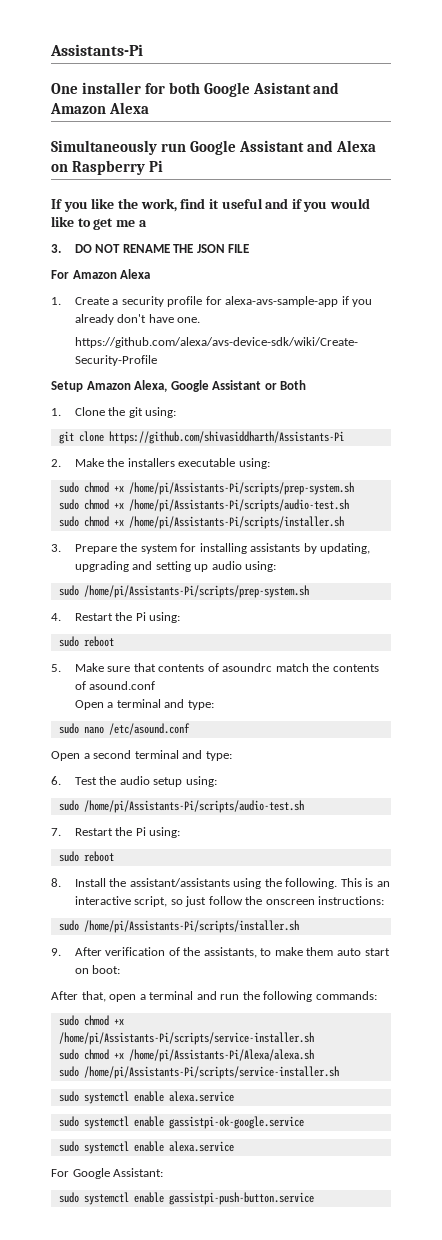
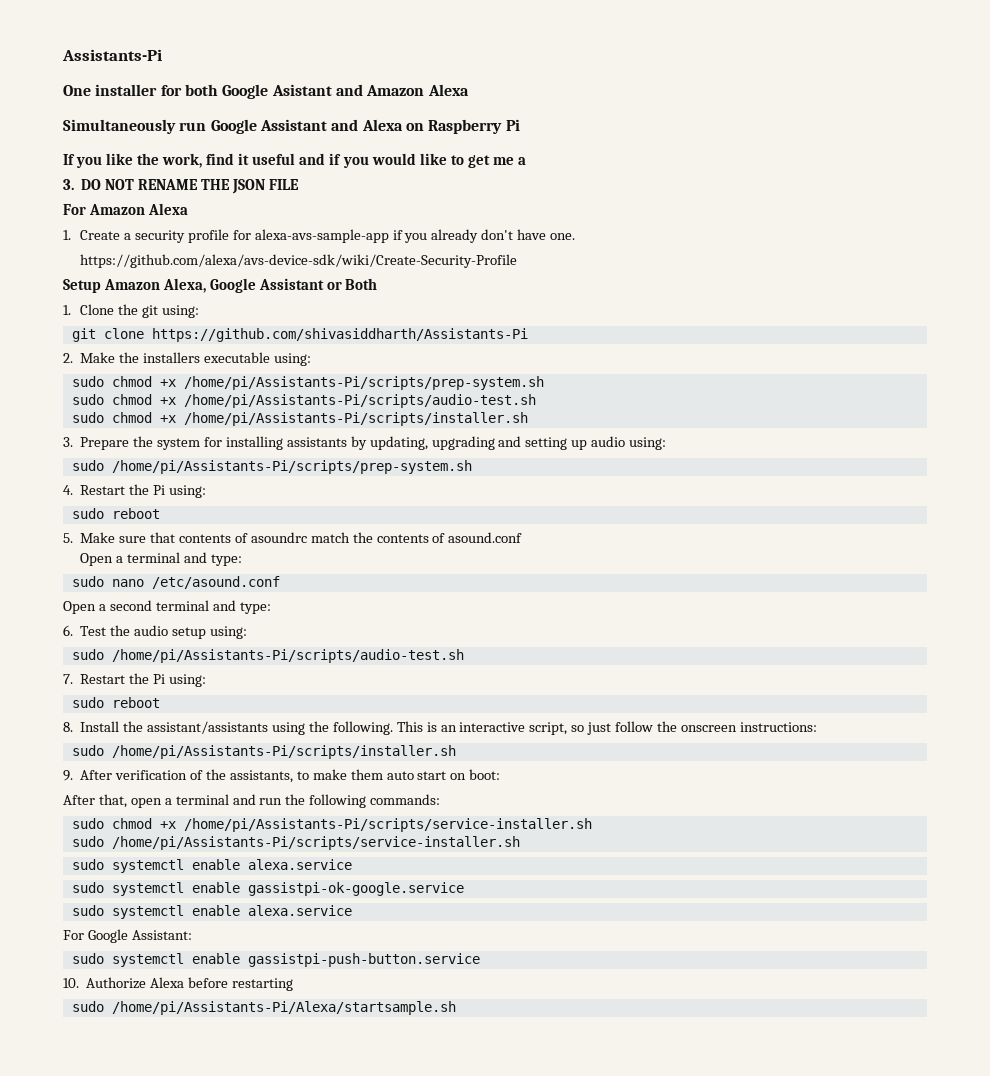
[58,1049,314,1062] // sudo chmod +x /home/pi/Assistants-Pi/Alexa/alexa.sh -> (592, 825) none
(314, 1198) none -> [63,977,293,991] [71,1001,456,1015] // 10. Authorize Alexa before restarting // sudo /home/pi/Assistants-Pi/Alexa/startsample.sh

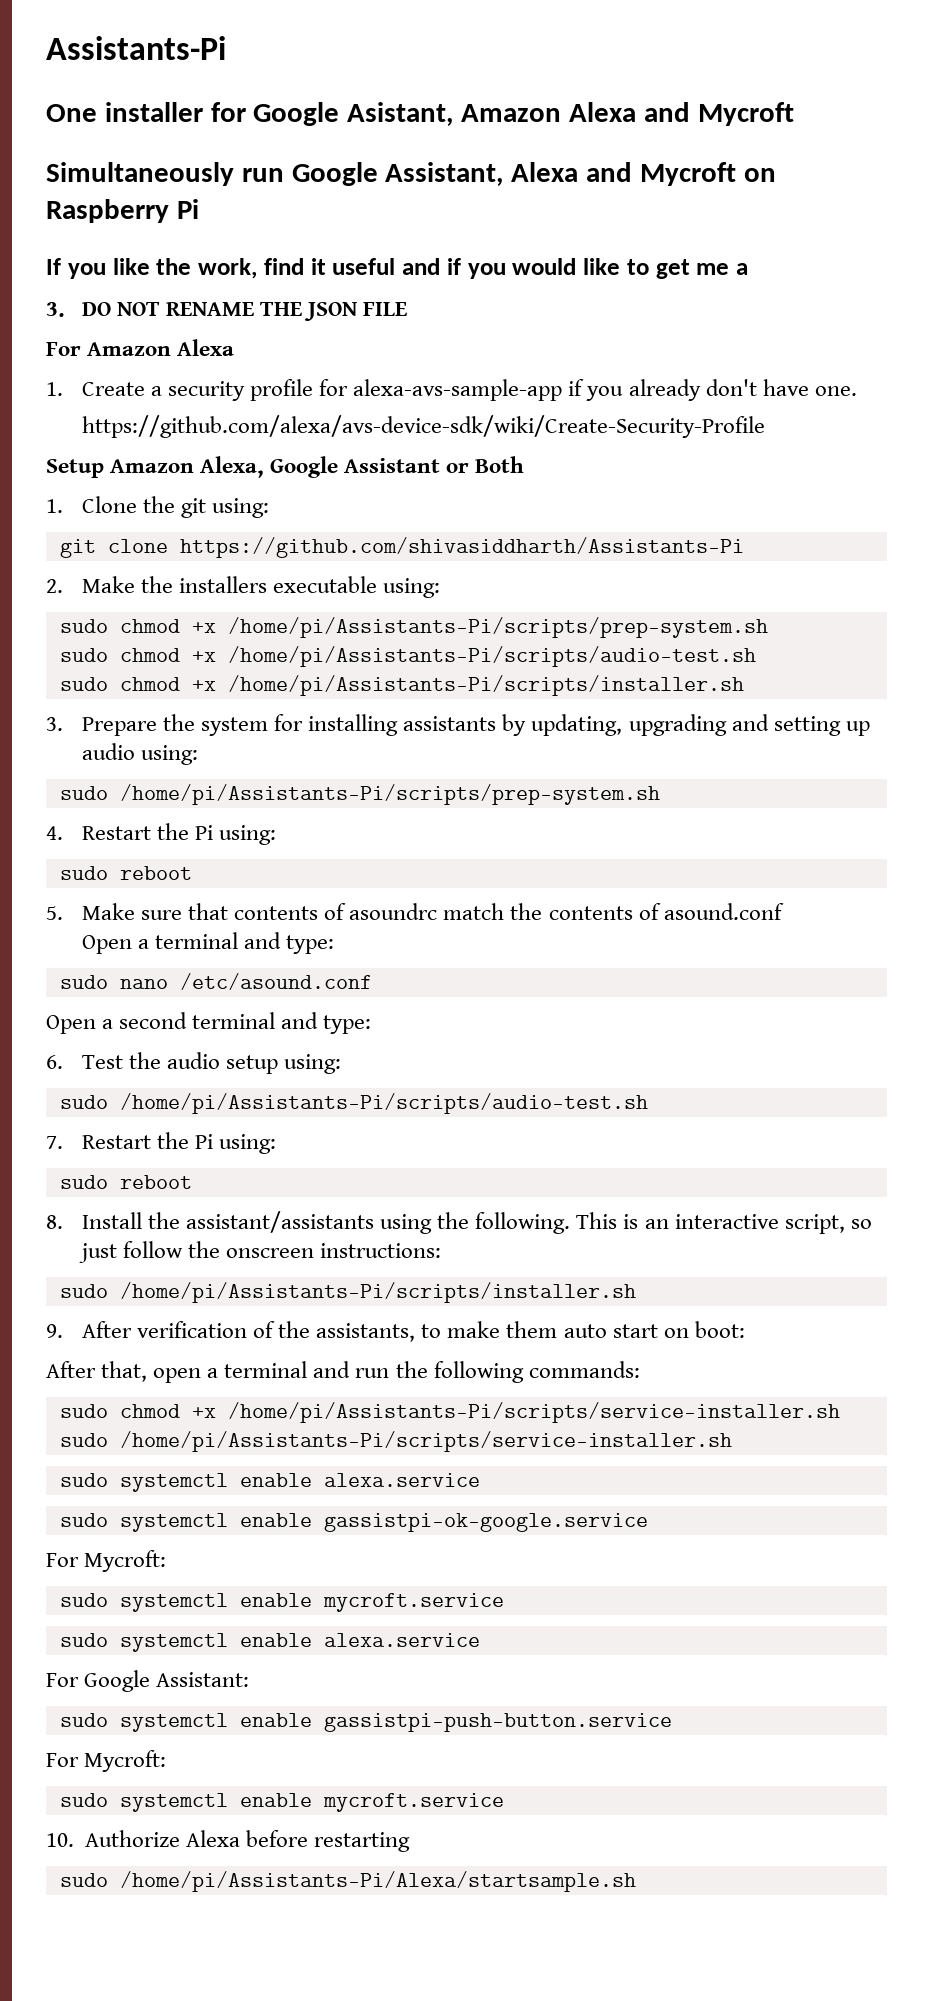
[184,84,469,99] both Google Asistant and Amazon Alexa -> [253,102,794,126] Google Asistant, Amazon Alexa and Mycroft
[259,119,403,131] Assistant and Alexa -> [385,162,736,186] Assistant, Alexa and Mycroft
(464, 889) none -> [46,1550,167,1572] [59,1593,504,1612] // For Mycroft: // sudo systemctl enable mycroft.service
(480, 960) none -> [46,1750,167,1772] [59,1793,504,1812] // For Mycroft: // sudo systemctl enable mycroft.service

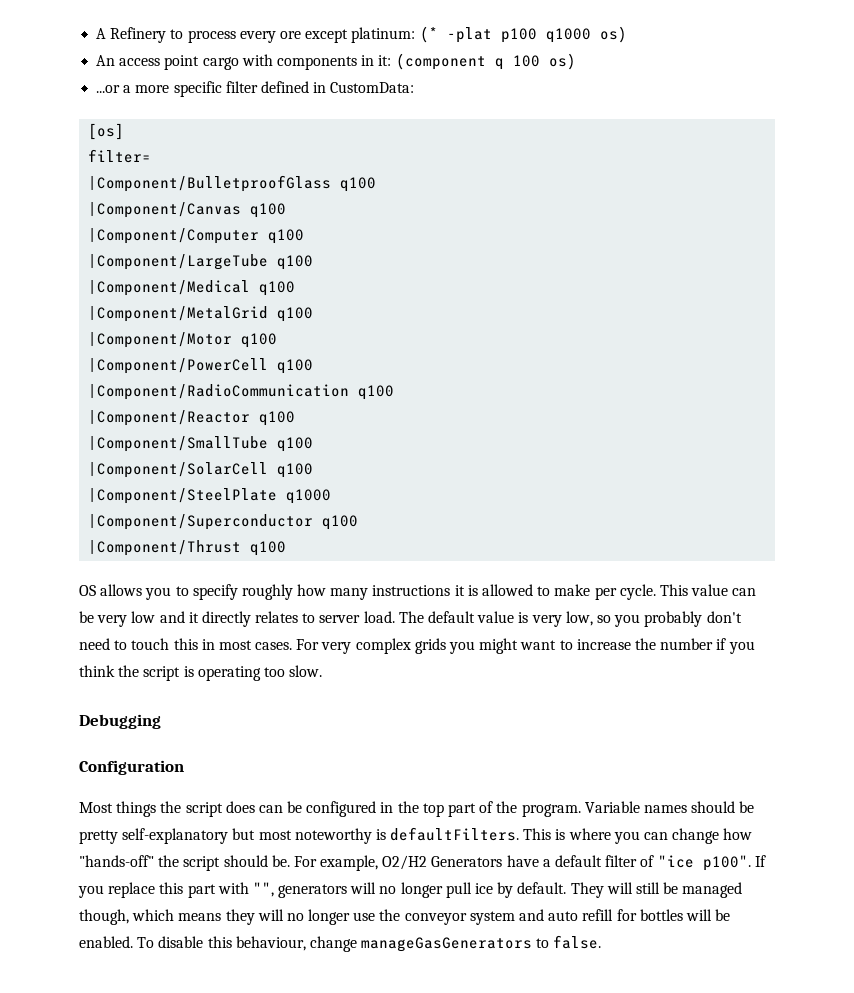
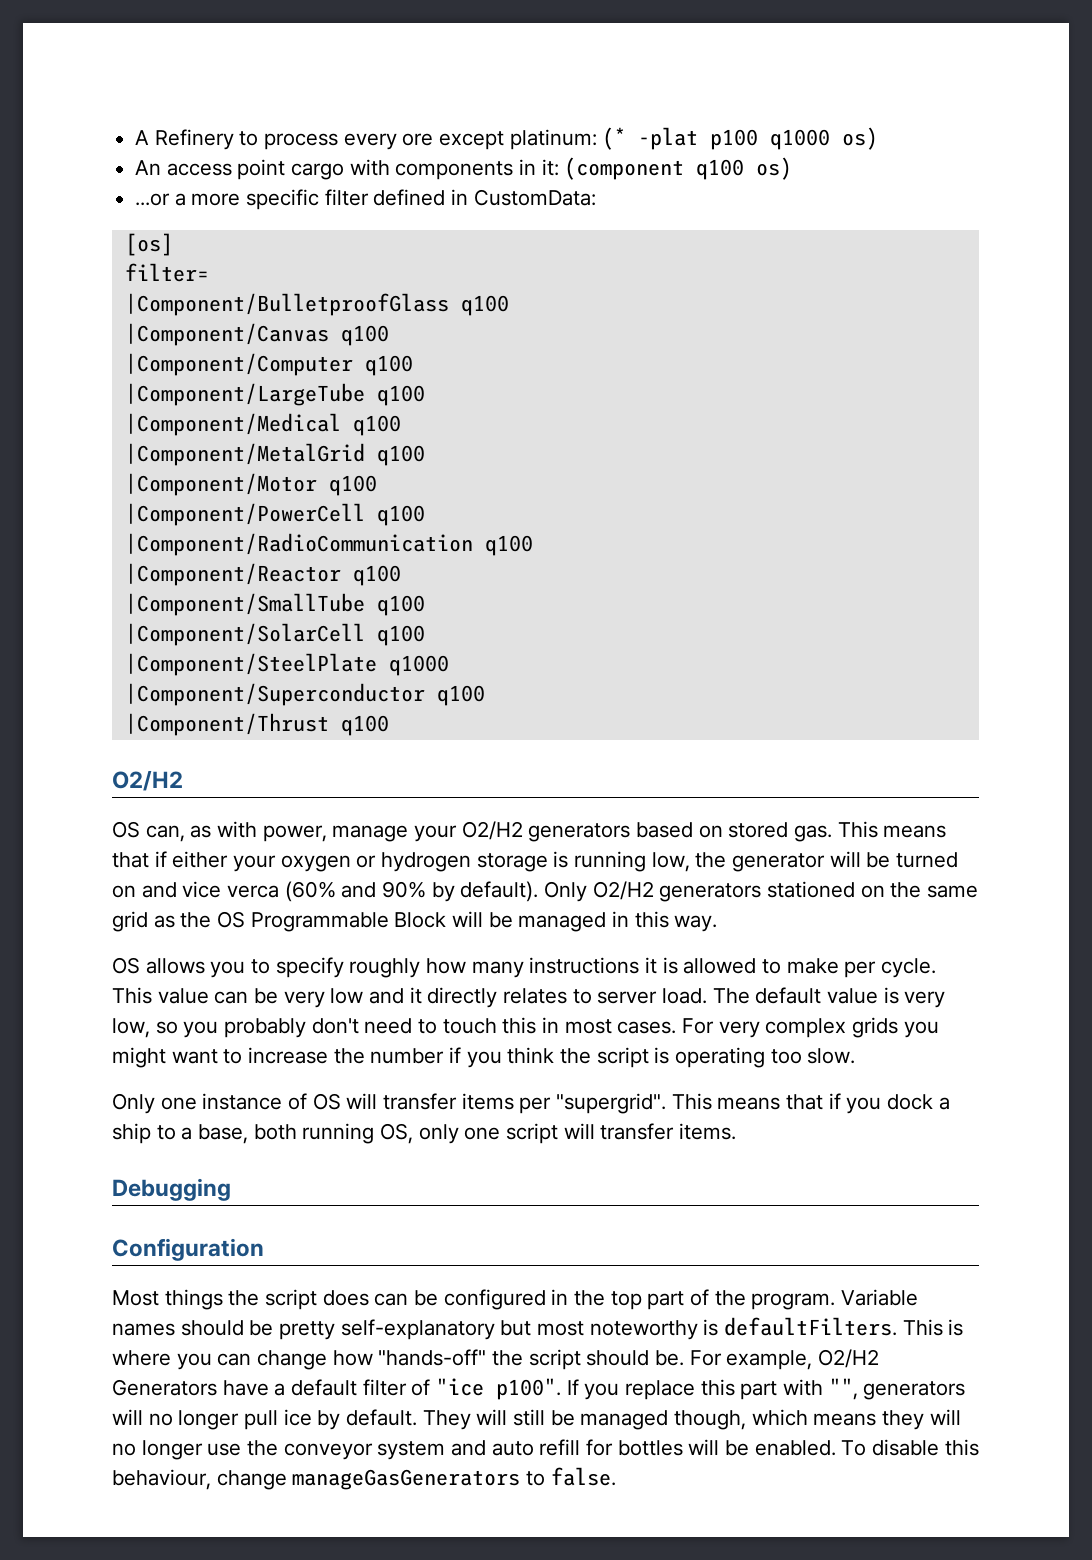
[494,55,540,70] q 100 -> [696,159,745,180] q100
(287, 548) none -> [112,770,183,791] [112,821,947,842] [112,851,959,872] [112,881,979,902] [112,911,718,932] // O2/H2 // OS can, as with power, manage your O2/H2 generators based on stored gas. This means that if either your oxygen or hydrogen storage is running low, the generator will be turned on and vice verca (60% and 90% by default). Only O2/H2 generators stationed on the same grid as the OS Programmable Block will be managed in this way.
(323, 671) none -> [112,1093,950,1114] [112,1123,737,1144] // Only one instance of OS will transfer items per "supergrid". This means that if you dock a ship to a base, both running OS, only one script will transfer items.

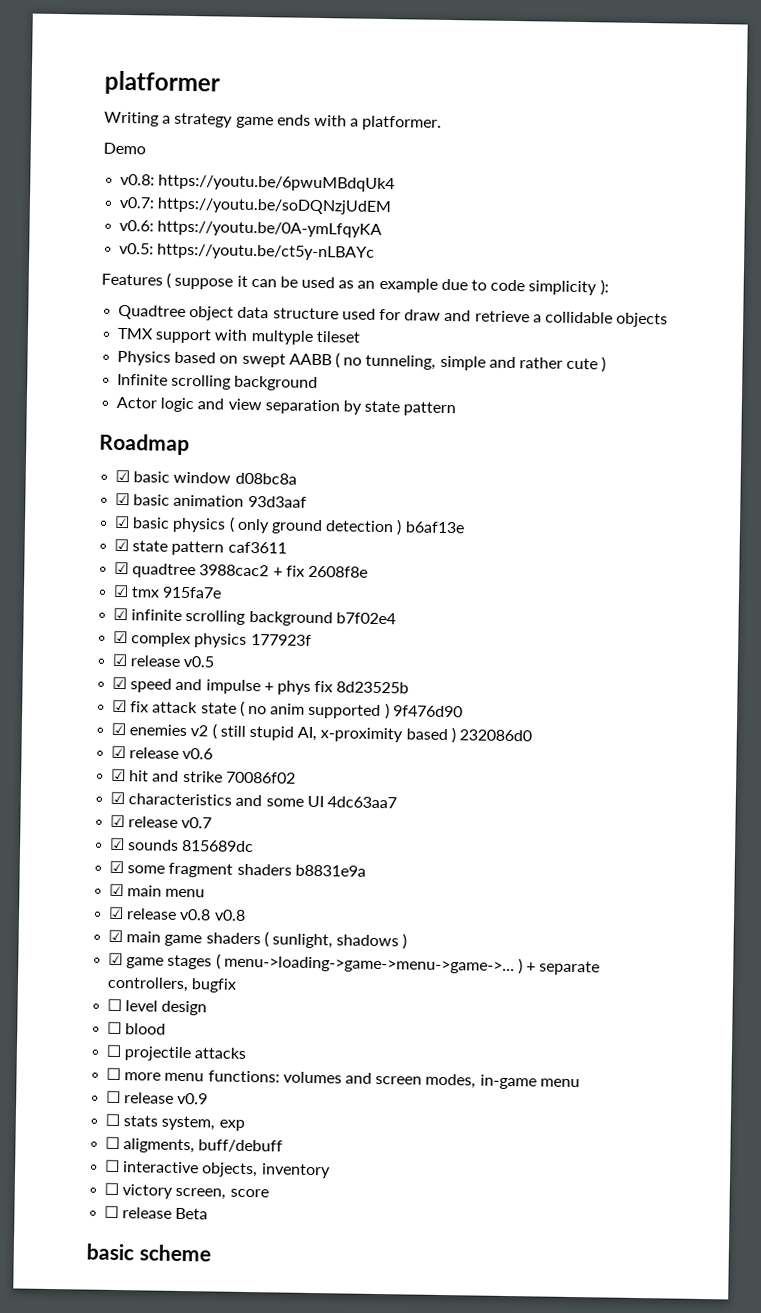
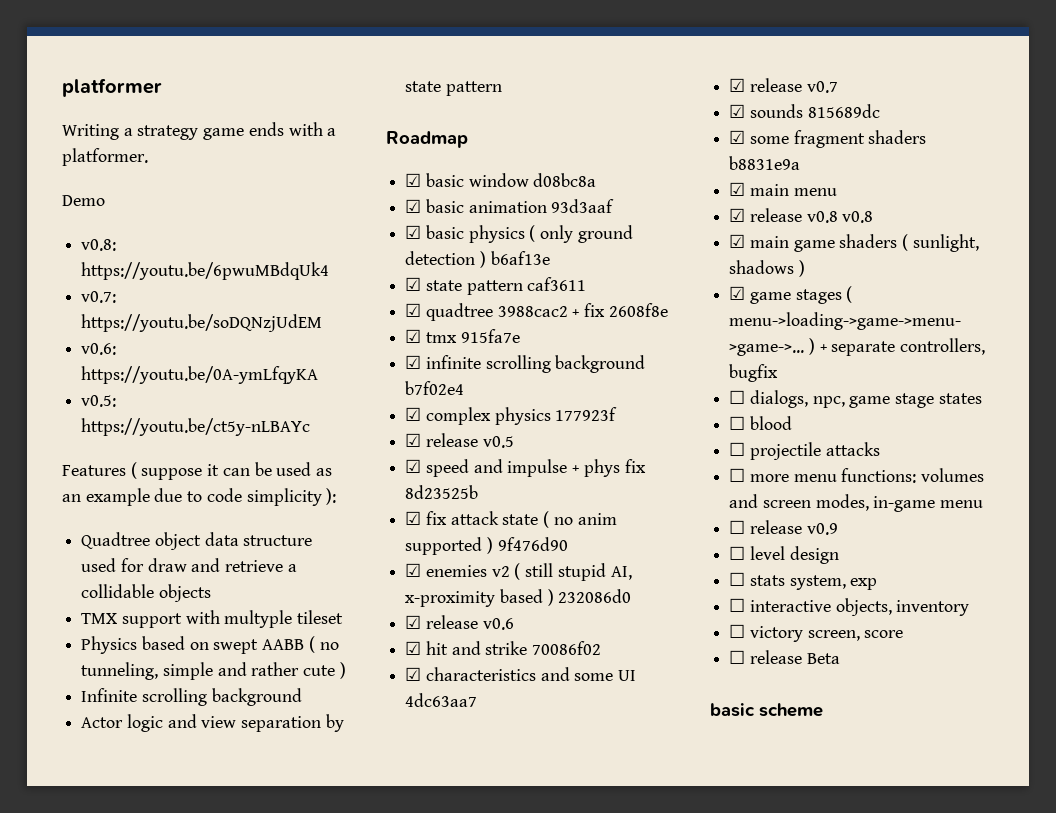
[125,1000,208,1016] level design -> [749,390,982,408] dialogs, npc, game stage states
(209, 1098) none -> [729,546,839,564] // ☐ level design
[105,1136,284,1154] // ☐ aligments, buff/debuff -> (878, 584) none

Required action:
Set down the data above verbatim, omitting every image.

Response for this exercise:
[58,1049,314,1062] // sudo chmod +x /home/pi/Assistants-Pi/Alexa/alexa.sh -> (592, 825) none
(314, 1198) none -> [63,977,293,991] [71,1001,456,1015] // 10. Authorize Alexa before restarting // sudo /home/pi/Assistants-Pi/Alexa/startsample.sh

[184,84,469,99] both Google Asistant and Amazon Alexa -> [253,102,794,126] Google Asistant, Amazon Alexa and Mycroft
[259,119,403,131] Assistant and Alexa -> [385,162,736,186] Assistant, Alexa and Mycroft
(464, 889) none -> [46,1550,167,1572] [59,1593,504,1612] // For Mycroft: // sudo systemctl enable mycroft.service
(480, 960) none -> [46,1750,167,1772] [59,1793,504,1812] // For Mycroft: // sudo systemctl enable mycroft.service

[494,55,540,70] q 100 -> [696,159,745,180] q100
(287, 548) none -> [112,770,183,791] [112,821,947,842] [112,851,959,872] [112,881,979,902] [112,911,718,932] // O2/H2 // OS can, as with power, manage your O2/H2 generators based on stored gas. This means that if either your oxygen or hydrogen storage is running low, the generator will be turned on and vice verca (60% and 90% by default). Only O2/H2 generators stationed on the same grid as the OS Programmable Block will be managed in this way.
(323, 671) none -> [112,1093,950,1114] [112,1123,737,1144] // Only one instance of OS will transfer items per "supergrid". This means that if you dock a ship to a base, both running OS, only one script will transfer items.

[125,1000,208,1016] level design -> [749,390,982,408] dialogs, npc, game stage states
(209, 1098) none -> [729,546,839,564] // ☐ level design
[105,1136,284,1154] // ☐ aligments, buff/debuff -> (878, 584) none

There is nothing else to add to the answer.